About this task: Nothing but the lines from the top of the following entries through the line with "type=move; before=turquoise-coloured decorative" should be printed, exactly as they are.

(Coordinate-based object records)
━━━━━━

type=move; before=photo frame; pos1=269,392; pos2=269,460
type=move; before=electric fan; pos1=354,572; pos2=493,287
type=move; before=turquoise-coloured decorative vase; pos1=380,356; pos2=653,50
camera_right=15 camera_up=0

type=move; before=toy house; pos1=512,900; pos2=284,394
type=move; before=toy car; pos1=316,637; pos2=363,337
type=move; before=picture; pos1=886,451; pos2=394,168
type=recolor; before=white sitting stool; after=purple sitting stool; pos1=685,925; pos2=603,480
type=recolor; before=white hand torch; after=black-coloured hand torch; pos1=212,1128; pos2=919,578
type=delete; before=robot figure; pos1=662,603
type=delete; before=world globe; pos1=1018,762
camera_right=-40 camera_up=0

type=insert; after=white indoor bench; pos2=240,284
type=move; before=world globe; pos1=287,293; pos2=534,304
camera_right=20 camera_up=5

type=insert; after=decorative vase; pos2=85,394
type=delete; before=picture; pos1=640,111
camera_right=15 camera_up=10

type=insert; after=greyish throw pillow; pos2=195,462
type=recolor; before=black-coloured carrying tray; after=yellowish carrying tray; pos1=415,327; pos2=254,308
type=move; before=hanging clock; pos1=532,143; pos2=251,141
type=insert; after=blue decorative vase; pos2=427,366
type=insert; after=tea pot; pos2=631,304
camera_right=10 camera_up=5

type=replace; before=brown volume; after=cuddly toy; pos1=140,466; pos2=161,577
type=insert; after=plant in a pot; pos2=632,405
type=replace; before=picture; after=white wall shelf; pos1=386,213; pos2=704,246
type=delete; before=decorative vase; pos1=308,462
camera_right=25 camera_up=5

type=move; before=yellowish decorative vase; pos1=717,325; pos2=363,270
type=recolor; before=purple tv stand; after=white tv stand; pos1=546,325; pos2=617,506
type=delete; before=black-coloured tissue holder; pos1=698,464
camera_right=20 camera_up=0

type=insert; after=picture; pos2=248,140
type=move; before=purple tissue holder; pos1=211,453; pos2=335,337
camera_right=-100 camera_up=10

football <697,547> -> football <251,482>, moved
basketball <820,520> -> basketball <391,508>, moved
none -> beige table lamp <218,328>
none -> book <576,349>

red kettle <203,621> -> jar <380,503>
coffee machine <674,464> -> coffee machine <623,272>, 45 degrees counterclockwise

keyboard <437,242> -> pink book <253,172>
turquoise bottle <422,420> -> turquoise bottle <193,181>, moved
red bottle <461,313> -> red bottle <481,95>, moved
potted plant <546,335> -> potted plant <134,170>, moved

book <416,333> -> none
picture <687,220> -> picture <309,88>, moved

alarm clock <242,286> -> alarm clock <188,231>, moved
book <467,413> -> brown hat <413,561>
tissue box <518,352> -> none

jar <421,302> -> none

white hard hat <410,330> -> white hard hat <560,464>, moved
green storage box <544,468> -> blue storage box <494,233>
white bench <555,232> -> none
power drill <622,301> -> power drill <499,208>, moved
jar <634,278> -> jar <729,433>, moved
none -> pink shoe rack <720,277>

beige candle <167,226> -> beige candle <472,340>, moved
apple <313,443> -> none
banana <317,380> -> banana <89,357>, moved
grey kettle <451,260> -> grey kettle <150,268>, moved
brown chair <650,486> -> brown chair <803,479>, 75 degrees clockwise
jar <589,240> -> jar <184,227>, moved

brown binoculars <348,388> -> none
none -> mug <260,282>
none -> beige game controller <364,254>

━━━━━━

Output:
type=move; before=photo frame; pos1=269,392; pos2=269,460
type=move; before=electric fan; pos1=354,572; pos2=493,287
type=move; before=turquoise-coloured decorative vase; pos1=380,356; pos2=653,50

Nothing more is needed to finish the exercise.